Extract the complete listing and repeat it word for word.
***
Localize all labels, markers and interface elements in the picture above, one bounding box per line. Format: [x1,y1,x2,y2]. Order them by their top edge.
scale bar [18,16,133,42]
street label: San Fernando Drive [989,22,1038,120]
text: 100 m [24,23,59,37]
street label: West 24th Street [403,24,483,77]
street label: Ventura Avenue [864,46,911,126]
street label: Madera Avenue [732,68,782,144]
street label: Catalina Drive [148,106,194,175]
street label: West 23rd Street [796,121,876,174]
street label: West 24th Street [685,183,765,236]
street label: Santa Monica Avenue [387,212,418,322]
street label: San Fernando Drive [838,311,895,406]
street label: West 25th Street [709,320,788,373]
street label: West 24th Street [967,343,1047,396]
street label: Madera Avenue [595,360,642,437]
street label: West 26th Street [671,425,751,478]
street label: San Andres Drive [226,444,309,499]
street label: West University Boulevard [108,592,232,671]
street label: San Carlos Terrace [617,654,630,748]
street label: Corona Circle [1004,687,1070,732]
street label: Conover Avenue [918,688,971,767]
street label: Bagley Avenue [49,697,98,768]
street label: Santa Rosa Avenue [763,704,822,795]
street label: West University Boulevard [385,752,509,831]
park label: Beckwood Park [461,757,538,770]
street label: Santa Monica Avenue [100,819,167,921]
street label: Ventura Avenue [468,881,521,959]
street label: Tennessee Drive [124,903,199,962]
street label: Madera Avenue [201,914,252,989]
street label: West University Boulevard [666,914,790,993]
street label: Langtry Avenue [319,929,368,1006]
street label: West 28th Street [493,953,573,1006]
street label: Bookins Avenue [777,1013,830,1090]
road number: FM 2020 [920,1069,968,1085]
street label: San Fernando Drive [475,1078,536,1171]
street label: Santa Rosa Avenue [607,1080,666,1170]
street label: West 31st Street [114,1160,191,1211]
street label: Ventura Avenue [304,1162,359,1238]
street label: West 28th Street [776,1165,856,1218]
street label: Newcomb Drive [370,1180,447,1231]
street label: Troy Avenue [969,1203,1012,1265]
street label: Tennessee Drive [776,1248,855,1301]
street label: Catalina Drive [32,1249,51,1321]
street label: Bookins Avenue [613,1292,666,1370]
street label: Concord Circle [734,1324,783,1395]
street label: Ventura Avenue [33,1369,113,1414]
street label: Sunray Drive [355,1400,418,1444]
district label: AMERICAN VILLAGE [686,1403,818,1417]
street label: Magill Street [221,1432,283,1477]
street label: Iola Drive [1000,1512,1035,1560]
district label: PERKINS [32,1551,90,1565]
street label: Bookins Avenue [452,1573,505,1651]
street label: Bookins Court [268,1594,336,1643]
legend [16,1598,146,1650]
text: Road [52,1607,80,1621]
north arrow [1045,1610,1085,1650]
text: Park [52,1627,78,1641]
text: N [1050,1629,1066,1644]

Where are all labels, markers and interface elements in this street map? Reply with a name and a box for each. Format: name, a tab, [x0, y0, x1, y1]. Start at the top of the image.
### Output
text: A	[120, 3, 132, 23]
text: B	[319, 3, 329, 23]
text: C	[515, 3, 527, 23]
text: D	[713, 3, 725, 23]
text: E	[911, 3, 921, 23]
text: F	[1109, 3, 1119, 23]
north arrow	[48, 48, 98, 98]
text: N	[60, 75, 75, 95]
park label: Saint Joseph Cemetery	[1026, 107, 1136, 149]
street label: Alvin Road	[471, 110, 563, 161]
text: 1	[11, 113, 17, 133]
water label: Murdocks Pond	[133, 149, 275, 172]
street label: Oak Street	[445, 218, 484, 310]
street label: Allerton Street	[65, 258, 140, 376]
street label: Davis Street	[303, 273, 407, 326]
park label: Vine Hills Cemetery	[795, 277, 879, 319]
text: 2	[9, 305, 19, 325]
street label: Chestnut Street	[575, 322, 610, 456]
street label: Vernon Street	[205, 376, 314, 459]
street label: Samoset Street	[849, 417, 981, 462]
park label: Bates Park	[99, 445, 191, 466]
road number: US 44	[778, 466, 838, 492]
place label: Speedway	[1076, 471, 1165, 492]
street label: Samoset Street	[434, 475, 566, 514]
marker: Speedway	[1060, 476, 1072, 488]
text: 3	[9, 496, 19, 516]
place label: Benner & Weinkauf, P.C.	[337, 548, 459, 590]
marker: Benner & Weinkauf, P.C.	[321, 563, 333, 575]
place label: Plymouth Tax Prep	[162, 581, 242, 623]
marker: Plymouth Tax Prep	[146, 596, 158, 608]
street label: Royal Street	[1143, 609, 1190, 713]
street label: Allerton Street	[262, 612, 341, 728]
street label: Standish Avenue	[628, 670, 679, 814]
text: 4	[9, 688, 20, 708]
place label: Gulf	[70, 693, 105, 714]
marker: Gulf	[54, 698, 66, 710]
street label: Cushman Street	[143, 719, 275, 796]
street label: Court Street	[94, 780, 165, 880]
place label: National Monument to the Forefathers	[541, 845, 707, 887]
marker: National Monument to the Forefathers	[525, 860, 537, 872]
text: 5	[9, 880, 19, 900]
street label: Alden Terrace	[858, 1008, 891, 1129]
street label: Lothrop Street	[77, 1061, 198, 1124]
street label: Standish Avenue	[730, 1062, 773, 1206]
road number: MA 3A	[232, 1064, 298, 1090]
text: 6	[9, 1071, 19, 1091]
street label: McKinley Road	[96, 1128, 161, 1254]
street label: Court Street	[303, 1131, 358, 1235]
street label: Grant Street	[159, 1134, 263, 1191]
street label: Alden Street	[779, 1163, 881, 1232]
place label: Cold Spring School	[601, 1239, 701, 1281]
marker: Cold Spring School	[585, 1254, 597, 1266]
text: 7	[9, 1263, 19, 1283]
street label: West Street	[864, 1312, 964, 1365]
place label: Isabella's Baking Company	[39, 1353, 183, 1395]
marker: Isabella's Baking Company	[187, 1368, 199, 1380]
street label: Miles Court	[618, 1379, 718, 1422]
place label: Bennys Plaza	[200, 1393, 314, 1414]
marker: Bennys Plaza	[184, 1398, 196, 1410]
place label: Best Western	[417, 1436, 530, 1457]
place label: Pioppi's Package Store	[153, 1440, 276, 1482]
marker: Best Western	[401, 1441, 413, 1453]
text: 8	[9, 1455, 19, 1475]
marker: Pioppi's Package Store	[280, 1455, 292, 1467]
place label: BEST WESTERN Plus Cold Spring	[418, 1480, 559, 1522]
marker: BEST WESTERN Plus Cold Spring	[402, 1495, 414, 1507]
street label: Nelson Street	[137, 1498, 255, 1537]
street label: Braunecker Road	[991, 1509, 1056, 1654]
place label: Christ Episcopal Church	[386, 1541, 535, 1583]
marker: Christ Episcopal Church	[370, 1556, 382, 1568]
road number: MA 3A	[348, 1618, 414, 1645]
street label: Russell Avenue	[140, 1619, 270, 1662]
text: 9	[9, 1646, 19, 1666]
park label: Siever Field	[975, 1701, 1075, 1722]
***
**Output:**
Localize all labels, markers and interface elements in the picture above, one bounding box per line. Format: [x1,y1,x2,y2]. Order them by their top edge.
scale bar [18,16,133,42]
street label: San Fernando Drive [989,22,1038,120]
text: 100 m [24,23,59,37]
street label: West 24th Street [403,24,483,77]
street label: Ventura Avenue [864,46,911,126]
street label: Madera Avenue [732,68,782,144]
street label: Catalina Drive [148,106,194,175]
street label: West 23rd Street [796,121,876,174]
street label: West 24th Street [685,183,765,236]
street label: Santa Monica Avenue [387,212,418,322]
street label: San Fernando Drive [838,311,895,406]
street label: West 25th Street [709,320,788,373]
street label: West 24th Street [967,343,1047,396]
street label: Madera Avenue [595,360,642,437]
street label: West 26th Street [671,425,751,478]
street label: San Andres Drive [226,444,309,499]
street label: West University Boulevard [108,592,232,671]
street label: San Carlos Terrace [617,654,630,748]
street label: Corona Circle [1004,687,1070,732]
street label: Conover Avenue [918,688,971,767]
street label: Bagley Avenue [49,697,98,768]
street label: Santa Rosa Avenue [763,704,822,795]
street label: West University Boulevard [385,752,509,831]
park label: Beckwood Park [461,757,538,770]
street label: Santa Monica Avenue [100,819,167,921]
street label: Ventura Avenue [468,881,521,959]
street label: Tennessee Drive [124,903,199,962]
street label: Madera Avenue [201,914,252,989]
street label: West University Boulevard [666,914,790,993]
street label: Langtry Avenue [319,929,368,1006]
street label: West 28th Street [493,953,573,1006]
street label: Bookins Avenue [777,1013,830,1090]
road number: FM 2020 [920,1069,968,1085]
street label: San Fernando Drive [475,1078,536,1171]
street label: Santa Rosa Avenue [607,1080,666,1170]
street label: West 31st Street [114,1160,191,1211]
street label: Ventura Avenue [304,1162,359,1238]
street label: West 28th Street [776,1165,856,1218]
street label: Newcomb Drive [370,1180,447,1231]
street label: Troy Avenue [969,1203,1012,1265]
street label: Tennessee Drive [776,1248,855,1301]
street label: Catalina Drive [32,1249,51,1321]
street label: Bookins Avenue [613,1292,666,1370]
street label: Concord Circle [734,1324,783,1395]
street label: Ventura Avenue [33,1369,113,1414]
street label: Sunray Drive [355,1400,418,1444]
district label: AMERICAN VILLAGE [686,1403,818,1417]
street label: Magill Street [221,1432,283,1477]
street label: Iola Drive [1000,1512,1035,1560]
district label: PERKINS [32,1551,90,1565]
street label: Bookins Avenue [452,1573,505,1651]
street label: Bookins Court [268,1594,336,1643]
legend [16,1598,146,1650]
text: Road [52,1607,80,1621]
north arrow [1045,1610,1085,1650]
text: Park [52,1627,78,1641]
text: N [1050,1629,1066,1644]

Where are all labels, markers and interface elements in this street map? Reply with a name and a box for each. Format: name, a tab, [x0, y0, x1, y1]. Start at the top of the image.
### Output
text: A	[120, 3, 132, 23]
text: B	[319, 3, 329, 23]
text: C	[515, 3, 527, 23]
text: D	[713, 3, 725, 23]
text: E	[911, 3, 921, 23]
text: F	[1109, 3, 1119, 23]
north arrow	[48, 48, 98, 98]
text: N	[60, 75, 75, 95]
park label: Saint Joseph Cemetery	[1026, 107, 1136, 149]
street label: Alvin Road	[471, 110, 563, 161]
text: 1	[11, 113, 17, 133]
water label: Murdocks Pond	[133, 149, 275, 172]
street label: Oak Street	[445, 218, 484, 310]
street label: Allerton Street	[65, 258, 140, 376]
street label: Davis Street	[303, 273, 407, 326]
park label: Vine Hills Cemetery	[795, 277, 879, 319]
text: 2	[9, 305, 19, 325]
street label: Chestnut Street	[575, 322, 610, 456]
street label: Vernon Street	[205, 376, 314, 459]
street label: Samoset Street	[849, 417, 981, 462]
park label: Bates Park	[99, 445, 191, 466]
road number: US 44	[778, 466, 838, 492]
place label: Speedway	[1076, 471, 1165, 492]
street label: Samoset Street	[434, 475, 566, 514]
marker: Speedway	[1060, 476, 1072, 488]
text: 3	[9, 496, 19, 516]
place label: Benner & Weinkauf, P.C.	[337, 548, 459, 590]
marker: Benner & Weinkauf, P.C.	[321, 563, 333, 575]
place label: Plymouth Tax Prep	[162, 581, 242, 623]
marker: Plymouth Tax Prep	[146, 596, 158, 608]
street label: Royal Street	[1143, 609, 1190, 713]
street label: Allerton Street	[262, 612, 341, 728]
street label: Standish Avenue	[628, 670, 679, 814]
text: 4	[9, 688, 20, 708]
place label: Gulf	[70, 693, 105, 714]
marker: Gulf	[54, 698, 66, 710]
street label: Cushman Street	[143, 719, 275, 796]
street label: Court Street	[94, 780, 165, 880]
place label: National Monument to the Forefathers	[541, 845, 707, 887]
marker: National Monument to the Forefathers	[525, 860, 537, 872]
text: 5	[9, 880, 19, 900]
street label: Alden Terrace	[858, 1008, 891, 1129]
street label: Lothrop Street	[77, 1061, 198, 1124]
street label: Standish Avenue	[730, 1062, 773, 1206]
road number: MA 3A	[232, 1064, 298, 1090]
text: 6	[9, 1071, 19, 1091]
street label: McKinley Road	[96, 1128, 161, 1254]
street label: Court Street	[303, 1131, 358, 1235]
street label: Grant Street	[159, 1134, 263, 1191]
street label: Alden Street	[779, 1163, 881, 1232]
place label: Cold Spring School	[601, 1239, 701, 1281]
marker: Cold Spring School	[585, 1254, 597, 1266]
text: 7	[9, 1263, 19, 1283]
street label: West Street	[864, 1312, 964, 1365]
place label: Isabella's Baking Company	[39, 1353, 183, 1395]
marker: Isabella's Baking Company	[187, 1368, 199, 1380]
street label: Miles Court	[618, 1379, 718, 1422]
place label: Bennys Plaza	[200, 1393, 314, 1414]
marker: Bennys Plaza	[184, 1398, 196, 1410]
place label: Best Western	[417, 1436, 530, 1457]
place label: Pioppi's Package Store	[153, 1440, 276, 1482]
marker: Best Western	[401, 1441, 413, 1453]
text: 8	[9, 1455, 19, 1475]
marker: Pioppi's Package Store	[280, 1455, 292, 1467]
place label: BEST WESTERN Plus Cold Spring	[418, 1480, 559, 1522]
marker: BEST WESTERN Plus Cold Spring	[402, 1495, 414, 1507]
street label: Nelson Street	[137, 1498, 255, 1537]
street label: Braunecker Road	[991, 1509, 1056, 1654]
place label: Christ Episcopal Church	[386, 1541, 535, 1583]
marker: Christ Episcopal Church	[370, 1556, 382, 1568]
road number: MA 3A	[348, 1618, 414, 1645]
street label: Russell Avenue	[140, 1619, 270, 1662]
text: 9	[9, 1646, 19, 1666]
park label: Siever Field	[975, 1701, 1075, 1722]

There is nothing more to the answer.